You should adjust these values so the score is in a range that's acceptable. Typically between 0 and 1000.

In [None]:
bankloan_sc = sc.scorecard(bins_adj,         # bins from the WoE
                           bankloan_logreg,  # Trained logistic regression
                           bankloan_test_WoE.drop(x_drop).columns, # The column names in the trained LR
                           points0=750, # Base points
                           odds0=0.01, # Base odds bads:goods
                           pdo=50
                           ) # PDO


In [None]:
bankloan_sc

In [None]:
# Applying the credit score. Applies over the original data!
train_score = sc.scorecard_ply(bankloan_train_noWoE, bankloan_sc,
                               print_step=0)
test_score = sc.scorecard_ply(bankloan_test_noWoE, bankloan_sc,
                               print_step=0)

In [None]:
train_score.describe()

## ROC Curves

To finish the lab, let's compare the logistic regression and the SGD over the test set.

In [None]:
# Get predicted probabilities over the test set
y_pred_proba_test = bankloan_logreg.predict_proba(bankloan_test_WoE.drop(x_drop))
y_pred_proba_test_sgd = sgd_bankloan.predict_proba(bankloan_test_WoE.drop(["Income_woe","Default"]))

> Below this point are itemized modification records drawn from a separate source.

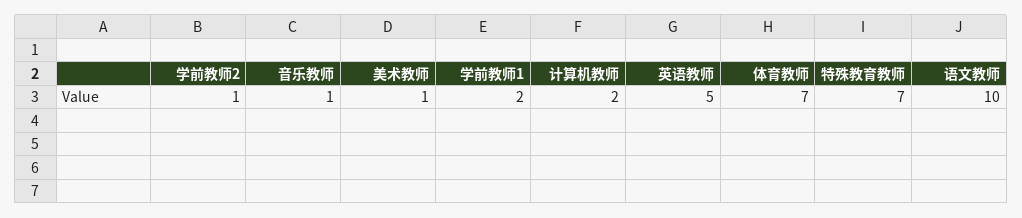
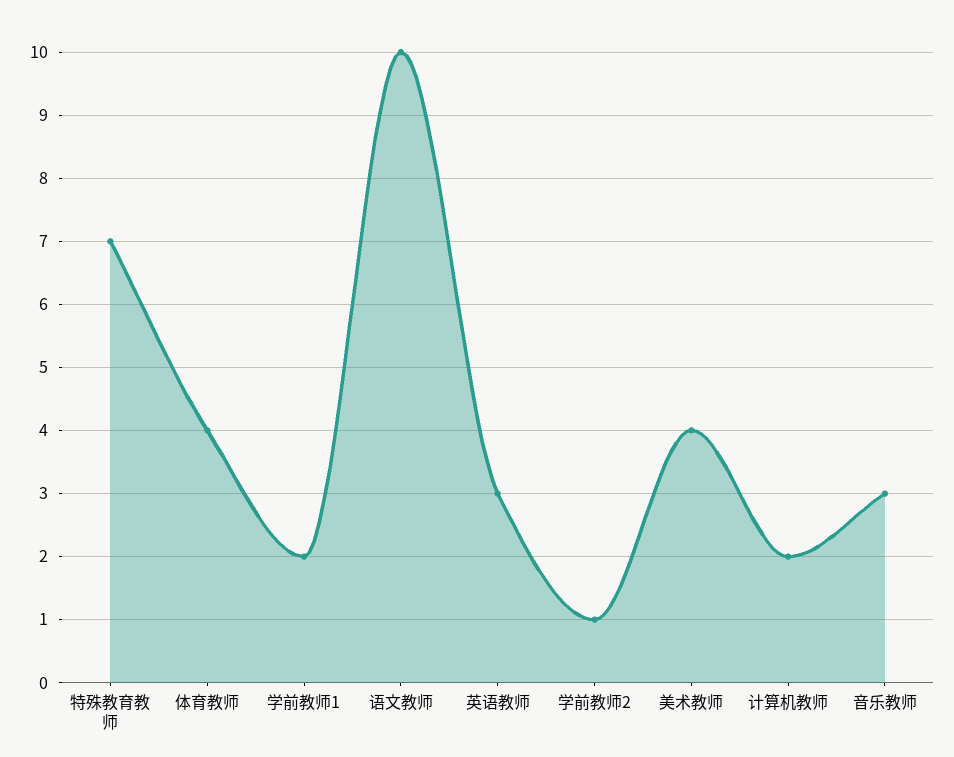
  {
    "学前教师2": 1,
-   "音乐教师": 1,
+   "音乐教师": 3,
-   "美术教师": 1,
+   "美术教师": 4,
    "学前教师1": 2,
    "计算机教师": 2,
-   "英语教师": 5,
+   "英语教师": 3,
-   "体育教师": 7,
+   "体育教师": 4,
    "特殊教育教师": 7,
    "语文教师": 10
  }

# Set models and probabilities. This structure is called a dictionary.
models = [
{
    'label': 'Logistic Regression',
    'probs': y_pred_proba_test[:,1]
},
{
    'label': 'SGD',
    'probs': y_pred_proba_test_sgd[:,1]
}
]

# Loop that creates the plot. I will pass each ROC curve one by one.
for m in models:
  auc = roc_auc_score(y_true = bankloan_test_WoE['Default'],
                             y_score = m['probs'])
  fpr, tpr, thresholds = roc_curve(bankloan_test_WoE['Default'],
                                           m['probs'])
  plt.plot(fpr, tpr, label=f'{m["label"]} ROC (area = {auc:.3f})')


# Settings
plt.plot([0, 1], [0, 1],'r--')
plt.xlim([0.0, 1.0])
plt.ylim([0.0, 1.05])
plt.xlabel('1-Specificity(False Positive Rate)')
plt.ylabel('Sensitivity(True Positive Rate)')
plt.title('Receiver Operating Characteristic')
plt.legend(loc="lower right")

# Plot!
plt.show()

We can see a slight difference between the SGD training and the LogReg training, due to the training strategy. Still, pretty close!

And that's it! We have a fully functional credit scorecard. In later labs we will contrast this with two more models: a Random Forest and an XGBoost model.